Religious Experience in Early Buddhism – a lecture by Richard Gombrich
December 2, 2012
By Justin Whitaker
The Oxford Center for Hindu Studies has a lecture by Richard Gombrich very much worth listening to for those interested in early Buddhism. Gombrich is, for those who do not know, perhaps the greatest expert on early Buddhism in the world today. I highly recommend all of his books, lectures, and articles, many of which are available on the web for free. As I have on my ‘books‘ page:
Another author I’m very fond of is Richard Gombrich. His book on Theravadin Buddhism is essential reading for those interested in this particular school of Buddhism. There is also much said about the ‘foundations’ of Buddhism that will complement Gethin’s work above.

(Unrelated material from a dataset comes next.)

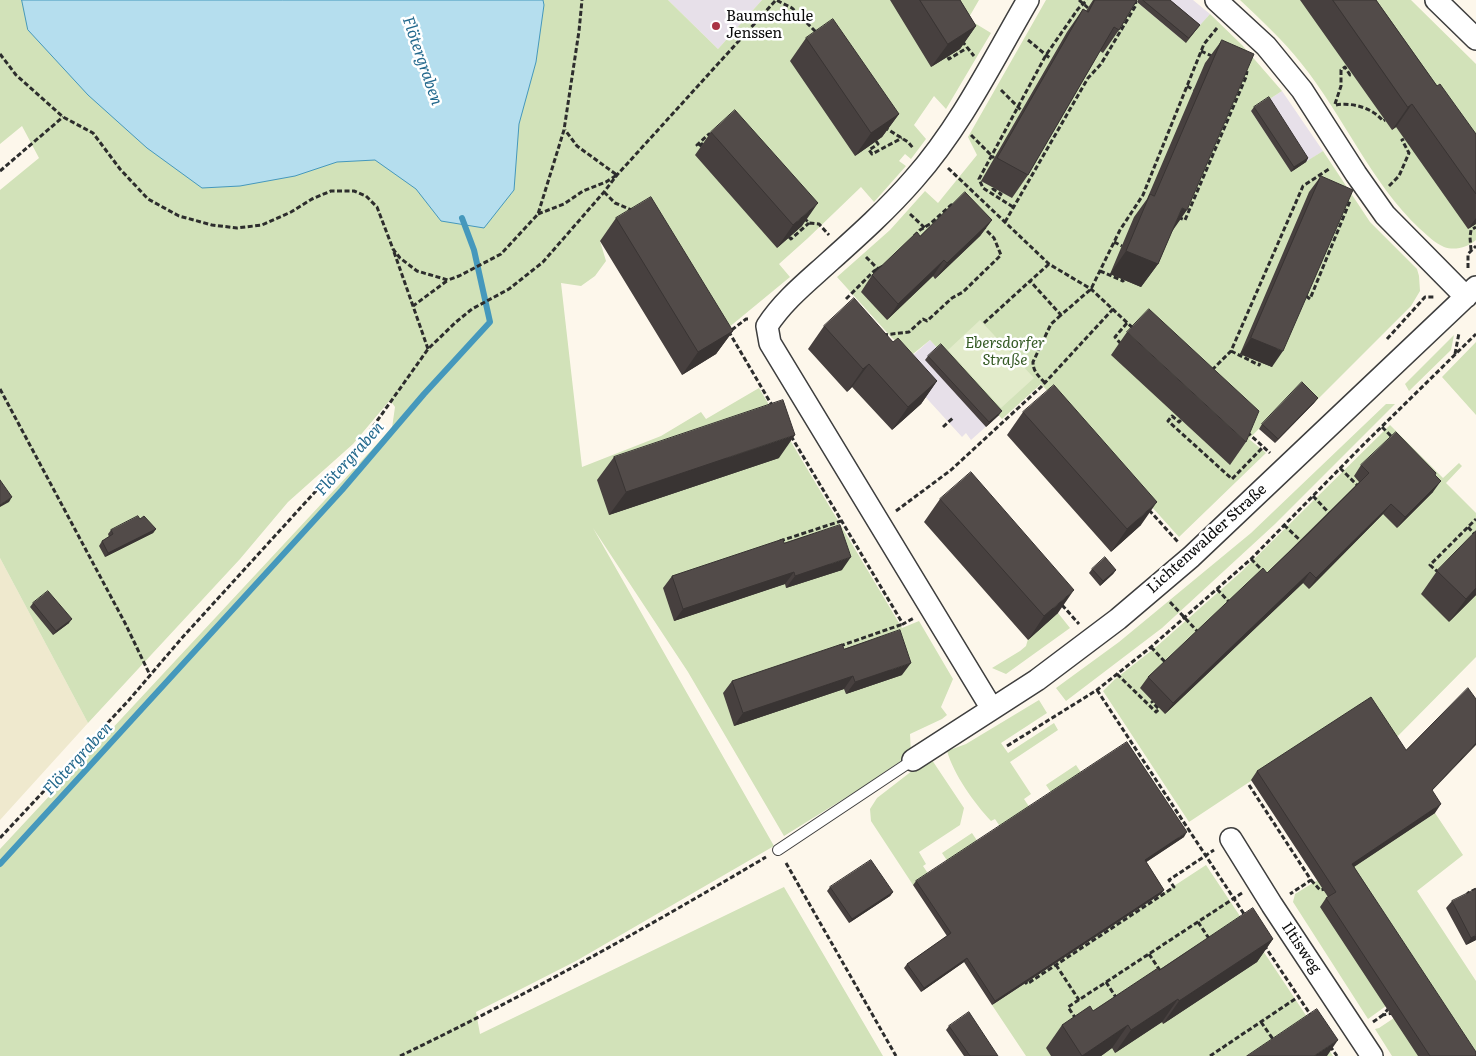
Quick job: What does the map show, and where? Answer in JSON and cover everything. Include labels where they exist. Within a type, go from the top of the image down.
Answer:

Once you’ve read some of these basic works, it’s well worth diving into What the Buddha Thought. I used this also in my Buddhist Philosophy class because Gombrich dives into some major questions regarding the Buddha’s teaching including the Brahmanic and Jain influences, and Gombrich tries to tease out a sense of what the Buddha might actually have been like. I appreciate his humble methodology (though he’d hate my using that word – he has a chapter against methodology in the book) of conjecture and refutation. After this book (or before, depending…) read How Buddhism Began: The Conditioned Genesis of the Early Teachings.